Thanks for the reply. Yeah I got similar results for my run...you're right, they must be doing some changes.
The only issue I had was the opinion section still not downloading. I know you put in a fix for that a few weeks ago, and the articles in question contain the tag with "article-contents" id, but for some reason it's not working. I tried a few other combinations of tags for the "keep-only" list, but still couldn't get it to work (except by removing keep_only, which puts too much extra stuff in). A sample parse_index function with two articles (one that works, one that doesn't) is below. Do you get similar results?
Code:
def parse_index(self):
feeds = []
articles = []
# will parse
title1 = 'HP Article WSJ'
desc1 = 'about Hewlett Packard'
url1 = 'http://online.wsj.com/articles/hewlett-packard-split-comes-as-more-investors-say-big-isnt-better-1412643100'
articles.append({'title':title1, 'url':url1, 'description':desc1, 'date':''})

TASKS FOR THIS EXERCISE:
A. Decide whether each statement below agrees with the post on the opinion section download, answering yes or no and quoting the words of the post that settle it. (i) The writer got results similar to those of the person being answered. (ii) Removing keep_only solved the problem without any drawback. (iii) The articles in question lack the tag with the "article-contents" id.
B. Pick up the post on the opinion section download after its last line and continue it.

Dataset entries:
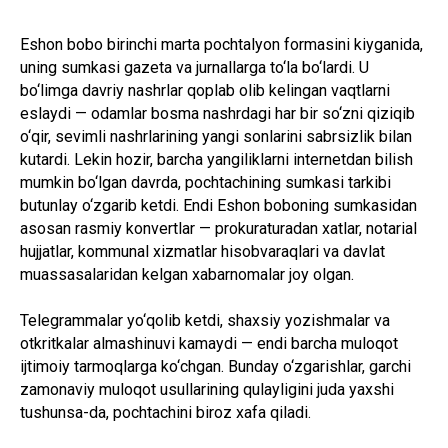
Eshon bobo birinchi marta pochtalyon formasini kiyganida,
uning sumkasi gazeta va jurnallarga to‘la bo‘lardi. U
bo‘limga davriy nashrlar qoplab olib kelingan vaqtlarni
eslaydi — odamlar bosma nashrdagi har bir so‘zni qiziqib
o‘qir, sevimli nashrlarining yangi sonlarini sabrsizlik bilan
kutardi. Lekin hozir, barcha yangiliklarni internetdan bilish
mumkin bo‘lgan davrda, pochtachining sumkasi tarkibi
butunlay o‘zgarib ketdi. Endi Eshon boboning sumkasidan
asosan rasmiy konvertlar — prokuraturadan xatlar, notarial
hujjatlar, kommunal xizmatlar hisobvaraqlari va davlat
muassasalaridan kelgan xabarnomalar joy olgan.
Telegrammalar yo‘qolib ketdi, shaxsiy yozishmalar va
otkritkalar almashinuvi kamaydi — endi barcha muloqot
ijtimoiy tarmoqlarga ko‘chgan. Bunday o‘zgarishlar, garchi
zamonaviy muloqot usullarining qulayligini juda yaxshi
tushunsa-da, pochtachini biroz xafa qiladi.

RESULTS BY TASK:
A.
(i) Yes: "Yeah I got similar results for my run"
(ii) No: "which puts too much extra stuff in"
(iii) No: "the articles in question contain the tag with "article-contents" id"

B.
# won't parse
title = "Stephens Article in WSJ"
desc = 'china bubble story'
url = 'http://online.wsj.com/articles/bret-stephens-hong-kong-pops-the-china-bubble-1412636585'
articles.append({'title':title, 'url':url, 'description':desc, 'date':''})
for article in articles:
print "title:", article['title']
section = "This Sample Section"
feeds.append((section, articles))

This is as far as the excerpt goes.